The definition of artificial intellegence has been changing since it was first coined, and will continue to evolve to mean "better than we expect today."

The "creme de la creme" AI right now is what will be called "regular" a year from now. Todays "regular" was the "creme de la creme" of the year before.

The ideal best AI for an NPC really depends on your game.

Example case: Star Fox and Star Fox 64. When released they were both called revolutionary, in terms of gameplay and AI of the wingmen. Today they both seem very formulaic.

In an RPG, the perfect NPC AI would give every NPC lives of their own. Each one would be able to hold interesting conversations. Different villages would have different clothing styles, different group mentalities, different sayings, interactions among themselves, NPCs could move from place to place and interact with everybody there; basically complete autonomus individual identities for everybody, not just the major characters.

For a shoot'em game, the ideal AI is much different than a perfect AI. Players use perfect AIs (cheat bots) for never missing, standing on an errant polygon, or for miraculusly dodging an attack. A perfect computer AI would do all of that and more, destroying the fun of the game. An ideal AI would probably be just as good as the humans it is playing against, using a wide range of strategies, and not falling for the same trick over, and over, and over again.

But this is real life.

Script all the AI that seems appropriate, hope you get some emergent behaviors, and spend your time focusing on the release date.
Thanks very much for the tip. I appreciate it.
Quote:Original post by frob
Players use perfect AIs (cheat bots) for never missing, standing on an errant polygon, or for miraculusly dodging an attack. A perfect computer AI would do all of that and more, destroying the fun of the game.

i disagree with you on that point, as you said that isn't an AI as it has no intelligence at all, it just shoots at the coordinates of the head of the enemy. an perfect AI would be the one you said to be "ideal".

btw my first post :D
Quote:Original post by Anonymous Poster
i disagree with you on that point, as you said that isn't an AI as it has no intelligence at all, it just shoots at the coordinates of the head of the enemy. an perfect AI would be the one you said to be "ideal".

btw my first post :D


And I have to disagree with you as well.

Game AI has nothing to do with "intelligence".

Game AI is all about APPEARING intelligent.

A bot that moves in a level and fires at you, LOOKS intelligent, therefore can be considered, in my book, game AI.

The line is thin between what is considered AI and "calculations". Think about pathfinding... its nothing but a simple graph search... but still, that's something I consider as an important part of game AI.

As frob said, AI used in games and "perfect" AI are two different things.
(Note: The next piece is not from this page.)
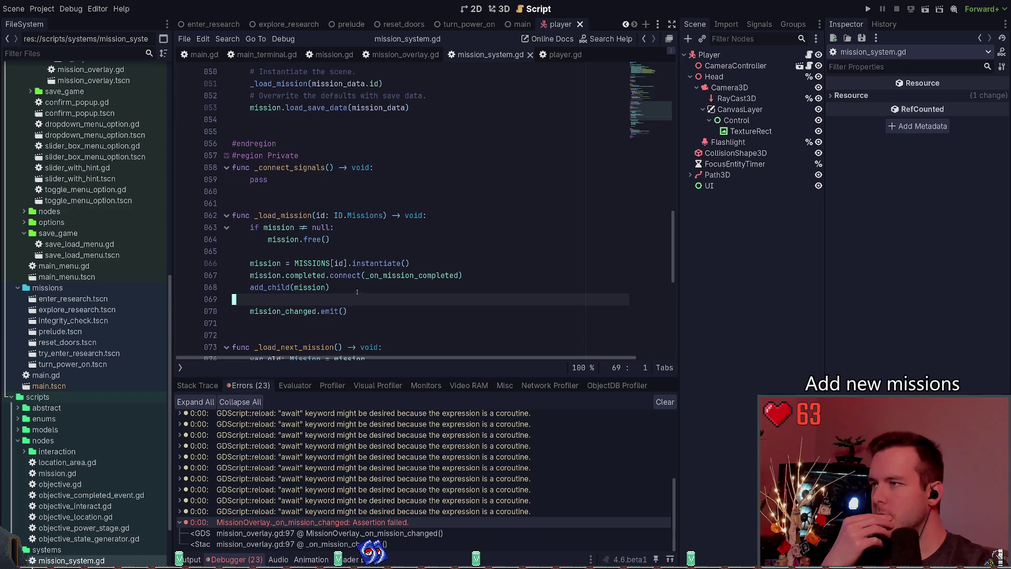
scroll(358, 299, "down", 8)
You want your game to be fun, not unbeatable.
Quote:Original post by xEricxGame AI is all about APPEARING intelligent.


That's one of the big things I'm getting from the books I've been reading.
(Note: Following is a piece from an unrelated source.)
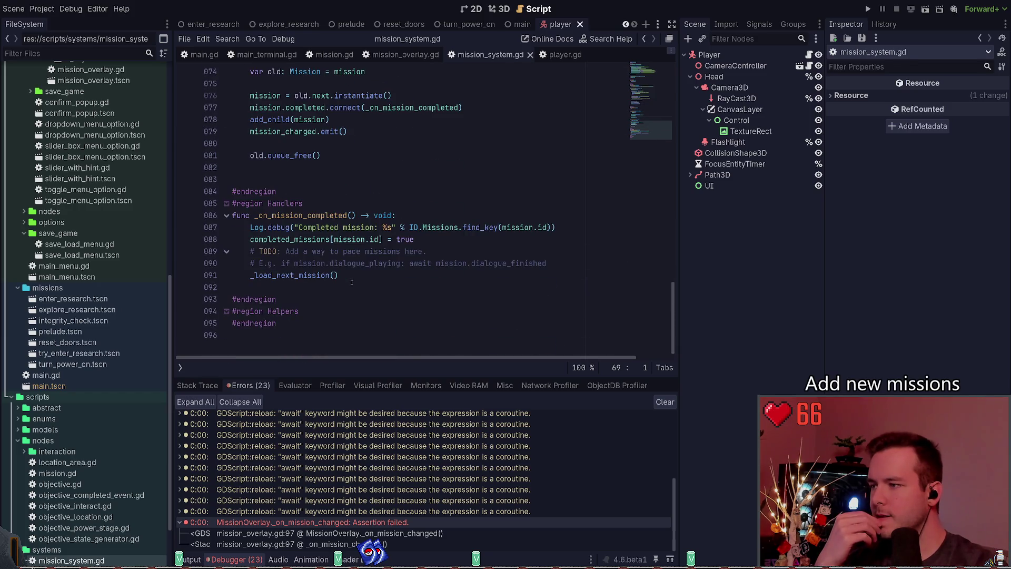
scroll(351, 282, "up", 5)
For example, you have the AI give an annoyed gesture when it's not sure what to do, so when it does something bad "it's because it was angry and in a rage". Or, if you only let a few enemies fire on the player at any given time, have one yell "Cover me" when it runs out of ammo, so it looks like the one that starts shooting next was actually coordinated.

Never mind the fact it isn't actually intelligent, mad, or coordinated: all you have to do is fake it.

one thing only

Advanced AI is producing useful but Unexpected responses.
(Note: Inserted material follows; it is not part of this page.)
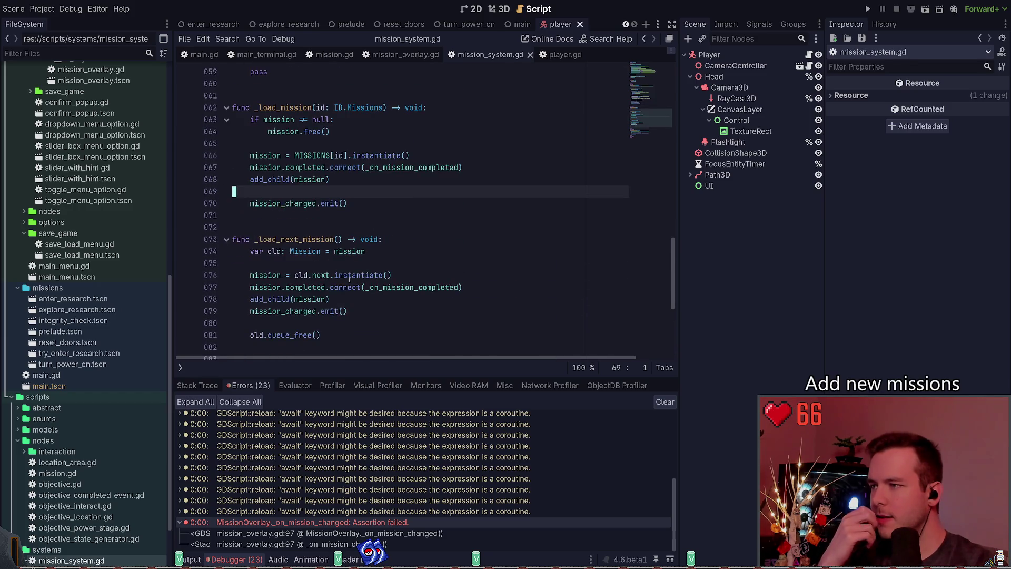
left_click(359, 207)
key("shift+Home")
scroll(359, 205, "up", 3)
i.e. it doesn't EXPLICITLY code for this but it does it and it's good.
Quote:Original post by ROBERTREAD1
Advanced AI is producing useful but Unexpected responses.

'Unexpected' doesn't require intelligence... heck, a random action generator would produce unexpected results.

I would say that 'advanced Game AI' merely has to produce meaningful behaviour given any context in which it finds itself. Of course, the "meaning" doesn't have to be that of the player, but rather meaningful in terms of the game world and the story.